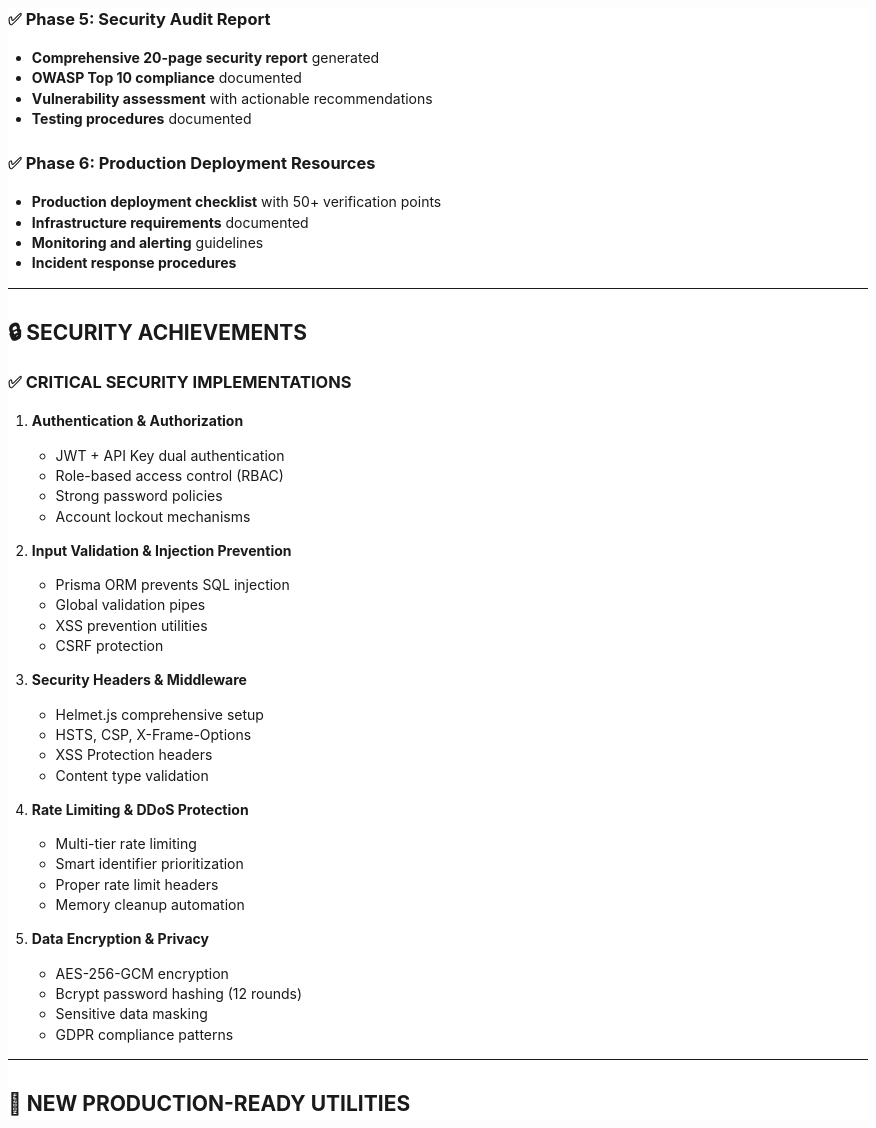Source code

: ### ✅ Phase 5: Security Audit Report
- **Comprehensive 20-page security report** generated
- **OWASP Top 10 compliance** documented
- **Vulnerability assessment** with actionable recommendations
- **Testing procedures** documented

### ✅ Phase 6: Production Deployment Resources
- **Production deployment checklist** with 50+ verification points
- **Infrastructure requirements** documented
- **Monitoring and alerting** guidelines
- **Incident response procedures**

---

## 🔒 SECURITY ACHIEVEMENTS

### ✅ CRITICAL SECURITY IMPLEMENTATIONS

1. **Authentication & Authorization**
   - JWT + API Key dual authentication
   - Role-based access control (RBAC)
   - Strong password policies
   - Account lockout mechanisms

2. **Input Validation & Injection Prevention**
   - Prisma ORM prevents SQL injection
   - Global validation pipes
   - XSS prevention utilities
   - CSRF protection

3. **Security Headers & Middleware**
   - Helmet.js comprehensive setup
   - HSTS, CSP, X-Frame-Options
   - XSS Protection headers
   - Content type validation

4. **Rate Limiting & DDoS Protection**
   - Multi-tier rate limiting
   - Smart identifier prioritization
   - Proper rate limit headers
   - Memory cleanup automation

5. **Data Encryption & Privacy**
   - AES-256-GCM encryption
   - Bcrypt password hashing (12 rounds)
   - Sensitive data masking
   - GDPR compliance patterns

---

## 🚀 NEW PRODUCTION-READY UTILITIES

= = =

▶ **What you have to do**: Every line of the listing that holds the string "with" counts once. Give the total alone.

▶ **Your solution**: 2